Have clinical trials produced firm conclusions about the effectiveness of any treatment in psychiatry? If so, which are the methodologically sound studies? If not, considering the number of studies that have been conducted, would it not suggest there is an inherent difficulty in the design of the 'double-blind' method itself?

As an example, consider the evidence for the use of tricyclic antidepressants in depression in general practice. Hollyman et al (1988) found Amitriptyline to be effective. By contrast, Porter (1970) found no difference between Imipramine and placebo. Interestingly, Porter did not pretend his trial was double-blind, because he recognised that no trial of this kind can be conducted under completely blind conditions. In fact, he openly declared his bias that tricyclic antidepressants probably had no specific action in depression illness, although they may suppress anxiety and agitation by their sedative effect. He argued that his attitude towards the effectiveness of the drug might neutralise the influence of the breaking of the blind. The bias of Hollyman et al (1988) is less clear. Has their use of double-blind methods eliminated potential expectancy effects? It is a legitimate question. I am not suggesting it is easy to answer, but some evaluation may be possible with evidence from participants' guesses about medication status. An insistence on statistical purity in the analysis might produce a lack of awareness of the fallacy of the method.

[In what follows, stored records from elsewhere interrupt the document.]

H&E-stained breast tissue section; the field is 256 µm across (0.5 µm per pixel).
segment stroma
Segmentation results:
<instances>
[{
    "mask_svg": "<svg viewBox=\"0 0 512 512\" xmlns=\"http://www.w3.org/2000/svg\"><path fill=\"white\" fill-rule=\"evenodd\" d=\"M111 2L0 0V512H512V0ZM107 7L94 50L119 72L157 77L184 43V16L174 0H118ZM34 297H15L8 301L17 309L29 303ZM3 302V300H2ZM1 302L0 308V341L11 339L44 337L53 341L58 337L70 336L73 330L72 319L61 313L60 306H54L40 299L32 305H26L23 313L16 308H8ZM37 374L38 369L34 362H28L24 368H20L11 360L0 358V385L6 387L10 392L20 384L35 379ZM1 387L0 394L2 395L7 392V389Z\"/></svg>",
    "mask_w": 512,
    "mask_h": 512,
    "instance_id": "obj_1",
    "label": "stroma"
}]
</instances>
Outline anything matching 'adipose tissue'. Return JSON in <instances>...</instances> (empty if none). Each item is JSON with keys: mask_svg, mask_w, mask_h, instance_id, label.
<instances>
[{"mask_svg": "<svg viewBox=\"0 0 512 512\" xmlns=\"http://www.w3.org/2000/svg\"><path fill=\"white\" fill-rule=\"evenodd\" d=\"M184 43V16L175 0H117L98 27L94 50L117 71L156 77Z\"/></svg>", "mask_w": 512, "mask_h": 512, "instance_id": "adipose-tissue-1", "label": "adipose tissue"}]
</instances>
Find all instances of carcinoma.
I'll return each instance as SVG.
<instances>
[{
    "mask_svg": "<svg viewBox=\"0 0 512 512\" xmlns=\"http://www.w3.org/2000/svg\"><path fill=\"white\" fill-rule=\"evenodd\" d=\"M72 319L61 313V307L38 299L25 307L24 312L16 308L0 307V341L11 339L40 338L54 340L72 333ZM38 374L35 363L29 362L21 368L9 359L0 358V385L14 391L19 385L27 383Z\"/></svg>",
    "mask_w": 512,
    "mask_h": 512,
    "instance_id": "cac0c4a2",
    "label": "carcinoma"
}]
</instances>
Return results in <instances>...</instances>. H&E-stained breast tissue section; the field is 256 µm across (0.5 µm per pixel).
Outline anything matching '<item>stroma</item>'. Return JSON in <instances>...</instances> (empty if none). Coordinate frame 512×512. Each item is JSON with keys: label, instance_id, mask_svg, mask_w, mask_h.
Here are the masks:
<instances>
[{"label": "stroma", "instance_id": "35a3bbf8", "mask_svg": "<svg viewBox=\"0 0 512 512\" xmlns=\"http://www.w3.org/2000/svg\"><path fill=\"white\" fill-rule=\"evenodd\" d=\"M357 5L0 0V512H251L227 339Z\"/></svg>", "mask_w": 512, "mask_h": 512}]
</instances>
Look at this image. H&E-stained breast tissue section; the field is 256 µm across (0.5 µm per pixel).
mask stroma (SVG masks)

The problem is that the results of 'double-blind' studies tend to be automatically accepted as scientifically valid. A misleading self-deception is encouraged that trials can be conducted double-blind, and the role of expectancies is underestimated. I understand the wish for a scientific basis for psychiatric treatment, but professional status should not mean that the challenge to double-blind methodology goes unnoticed (Oxtoby et al, Journal 1989, 155, 700-701).



HOLLYMAN, J.A., FREELING, P., PAYKEL, E.S., et al (1988) Double-blind placebo-controlled trial of Amitriptyline among depressed patients in general practice. Journal of the Royal College of General Practitioners, 38, 393-7.

KARLOWSKI, T.R., CHALMERS, T.C., FRENKEL, L.D., et al (1975) Ascorbic acid for the common cold. Journal of the American Medical Association, 231, 1038-42.

PAULING, L. (1970) Vitamin C and the Common Cold. San Francisco: Freeman.

PORTER, A.M.W. (1970) Depressive illness in a general practice. A demographic study and a controlled trial of Imipramine.British Medical Journal, i, 773-8.